• [Task to carry out]:
Copy these lines word for word, everything from the line containing "Renter-occupied" down to the line containing "Reading right to left, list", both ends included.
*** Opening Available data ***
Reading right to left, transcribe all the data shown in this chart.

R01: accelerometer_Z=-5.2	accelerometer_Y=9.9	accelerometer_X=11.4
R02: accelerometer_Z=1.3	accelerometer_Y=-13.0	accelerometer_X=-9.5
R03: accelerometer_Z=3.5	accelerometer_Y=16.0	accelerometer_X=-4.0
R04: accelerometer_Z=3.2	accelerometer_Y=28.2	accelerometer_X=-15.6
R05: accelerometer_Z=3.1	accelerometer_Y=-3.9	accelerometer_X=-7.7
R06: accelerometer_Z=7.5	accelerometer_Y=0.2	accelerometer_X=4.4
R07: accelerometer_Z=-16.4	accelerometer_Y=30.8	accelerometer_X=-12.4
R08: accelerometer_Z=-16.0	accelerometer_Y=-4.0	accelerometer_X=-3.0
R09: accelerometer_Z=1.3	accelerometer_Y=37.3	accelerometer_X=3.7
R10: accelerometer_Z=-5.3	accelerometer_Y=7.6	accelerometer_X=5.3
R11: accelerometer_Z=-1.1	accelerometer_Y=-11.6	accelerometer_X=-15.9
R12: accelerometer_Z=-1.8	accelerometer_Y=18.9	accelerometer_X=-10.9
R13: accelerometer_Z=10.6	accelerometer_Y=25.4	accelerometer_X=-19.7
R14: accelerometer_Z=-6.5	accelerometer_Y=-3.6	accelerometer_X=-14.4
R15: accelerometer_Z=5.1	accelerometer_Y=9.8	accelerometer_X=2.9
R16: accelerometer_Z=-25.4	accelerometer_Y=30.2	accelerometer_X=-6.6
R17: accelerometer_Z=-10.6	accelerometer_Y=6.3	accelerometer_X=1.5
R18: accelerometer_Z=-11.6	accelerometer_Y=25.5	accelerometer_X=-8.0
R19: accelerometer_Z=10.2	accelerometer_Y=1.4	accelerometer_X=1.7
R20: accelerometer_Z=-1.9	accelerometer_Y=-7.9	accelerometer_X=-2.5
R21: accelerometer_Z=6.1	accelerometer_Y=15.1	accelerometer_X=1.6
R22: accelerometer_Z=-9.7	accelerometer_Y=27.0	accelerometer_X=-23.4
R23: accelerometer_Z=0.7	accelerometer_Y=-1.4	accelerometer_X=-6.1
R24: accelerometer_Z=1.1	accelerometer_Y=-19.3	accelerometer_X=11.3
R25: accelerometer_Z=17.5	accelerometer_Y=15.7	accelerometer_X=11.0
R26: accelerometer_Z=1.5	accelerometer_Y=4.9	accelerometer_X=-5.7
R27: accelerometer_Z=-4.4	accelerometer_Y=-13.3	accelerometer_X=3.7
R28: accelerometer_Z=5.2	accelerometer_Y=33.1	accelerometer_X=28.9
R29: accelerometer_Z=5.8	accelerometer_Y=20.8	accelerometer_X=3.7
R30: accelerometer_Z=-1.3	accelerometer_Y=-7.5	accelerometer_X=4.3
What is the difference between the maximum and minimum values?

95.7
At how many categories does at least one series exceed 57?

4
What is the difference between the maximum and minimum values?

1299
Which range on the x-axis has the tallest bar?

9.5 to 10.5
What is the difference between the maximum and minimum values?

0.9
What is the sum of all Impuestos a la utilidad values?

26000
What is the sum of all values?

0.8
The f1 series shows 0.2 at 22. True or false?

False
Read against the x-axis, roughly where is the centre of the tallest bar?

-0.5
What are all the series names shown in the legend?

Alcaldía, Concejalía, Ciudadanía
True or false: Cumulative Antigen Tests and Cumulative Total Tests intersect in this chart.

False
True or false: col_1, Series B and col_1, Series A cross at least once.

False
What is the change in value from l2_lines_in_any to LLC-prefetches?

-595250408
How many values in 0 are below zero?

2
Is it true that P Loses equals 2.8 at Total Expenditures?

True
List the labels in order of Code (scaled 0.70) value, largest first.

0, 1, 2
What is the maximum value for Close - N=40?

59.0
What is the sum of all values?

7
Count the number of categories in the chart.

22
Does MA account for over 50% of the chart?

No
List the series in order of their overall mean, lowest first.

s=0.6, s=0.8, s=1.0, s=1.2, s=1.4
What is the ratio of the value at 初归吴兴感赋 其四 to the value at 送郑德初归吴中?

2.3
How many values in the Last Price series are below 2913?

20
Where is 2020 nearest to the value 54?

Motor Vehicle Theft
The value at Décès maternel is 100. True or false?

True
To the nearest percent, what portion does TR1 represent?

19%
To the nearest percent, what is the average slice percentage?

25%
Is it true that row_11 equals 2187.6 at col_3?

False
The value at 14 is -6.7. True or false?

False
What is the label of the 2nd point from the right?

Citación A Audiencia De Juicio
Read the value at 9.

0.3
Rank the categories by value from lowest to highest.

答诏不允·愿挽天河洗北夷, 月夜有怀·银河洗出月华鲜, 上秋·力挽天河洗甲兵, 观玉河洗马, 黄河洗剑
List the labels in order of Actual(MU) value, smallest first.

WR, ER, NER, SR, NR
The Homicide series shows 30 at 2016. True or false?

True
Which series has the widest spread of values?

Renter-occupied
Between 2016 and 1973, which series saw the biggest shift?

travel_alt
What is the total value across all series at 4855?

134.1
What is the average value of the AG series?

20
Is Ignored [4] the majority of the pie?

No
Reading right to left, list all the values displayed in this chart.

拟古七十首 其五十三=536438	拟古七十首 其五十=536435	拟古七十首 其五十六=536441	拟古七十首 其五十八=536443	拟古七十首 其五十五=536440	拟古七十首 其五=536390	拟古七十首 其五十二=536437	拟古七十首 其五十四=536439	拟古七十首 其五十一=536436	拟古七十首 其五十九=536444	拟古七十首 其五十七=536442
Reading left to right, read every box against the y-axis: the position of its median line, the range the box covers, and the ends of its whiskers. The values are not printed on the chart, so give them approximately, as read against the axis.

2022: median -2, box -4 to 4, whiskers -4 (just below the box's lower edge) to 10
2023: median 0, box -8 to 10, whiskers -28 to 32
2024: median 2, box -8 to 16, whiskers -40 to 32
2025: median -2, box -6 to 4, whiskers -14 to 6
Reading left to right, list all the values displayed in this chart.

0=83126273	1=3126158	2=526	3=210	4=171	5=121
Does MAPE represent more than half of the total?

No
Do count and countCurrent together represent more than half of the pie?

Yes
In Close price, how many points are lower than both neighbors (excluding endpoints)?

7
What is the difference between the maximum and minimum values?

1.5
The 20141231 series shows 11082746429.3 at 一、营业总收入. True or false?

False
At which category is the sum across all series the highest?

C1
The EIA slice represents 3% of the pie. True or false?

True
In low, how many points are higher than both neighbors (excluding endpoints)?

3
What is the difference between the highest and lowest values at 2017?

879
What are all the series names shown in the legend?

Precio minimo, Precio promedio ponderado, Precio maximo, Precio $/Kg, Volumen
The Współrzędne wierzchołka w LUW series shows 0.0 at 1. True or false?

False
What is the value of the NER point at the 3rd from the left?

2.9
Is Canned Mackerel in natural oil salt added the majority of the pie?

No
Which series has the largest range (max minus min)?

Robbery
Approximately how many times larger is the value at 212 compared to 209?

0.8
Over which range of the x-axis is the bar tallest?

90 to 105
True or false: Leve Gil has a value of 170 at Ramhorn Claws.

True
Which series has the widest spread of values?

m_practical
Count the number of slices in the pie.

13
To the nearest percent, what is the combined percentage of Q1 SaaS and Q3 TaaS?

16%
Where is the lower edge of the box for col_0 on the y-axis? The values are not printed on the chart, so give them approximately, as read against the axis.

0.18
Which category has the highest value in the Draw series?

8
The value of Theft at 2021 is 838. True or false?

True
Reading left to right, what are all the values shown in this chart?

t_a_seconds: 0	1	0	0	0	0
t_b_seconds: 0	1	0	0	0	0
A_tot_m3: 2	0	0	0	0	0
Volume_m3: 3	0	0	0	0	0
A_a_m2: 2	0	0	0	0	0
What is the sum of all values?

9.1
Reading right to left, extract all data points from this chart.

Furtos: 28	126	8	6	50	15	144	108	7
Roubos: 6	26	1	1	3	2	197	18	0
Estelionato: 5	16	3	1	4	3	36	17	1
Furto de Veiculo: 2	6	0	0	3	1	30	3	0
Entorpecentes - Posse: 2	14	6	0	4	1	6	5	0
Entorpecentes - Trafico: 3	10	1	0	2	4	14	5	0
*** Closing Available data ***
• [Exercise answer]:
Renter-occupied
Between 2016 and 1973, which series saw the biggest shift?

travel_alt
What is the total value across all series at 4855?

134.1
What is the average value of the AG series?

20
Is Ignored [4] the majority of the pie?

No
Reading right to left, list all the values displayed in this chart.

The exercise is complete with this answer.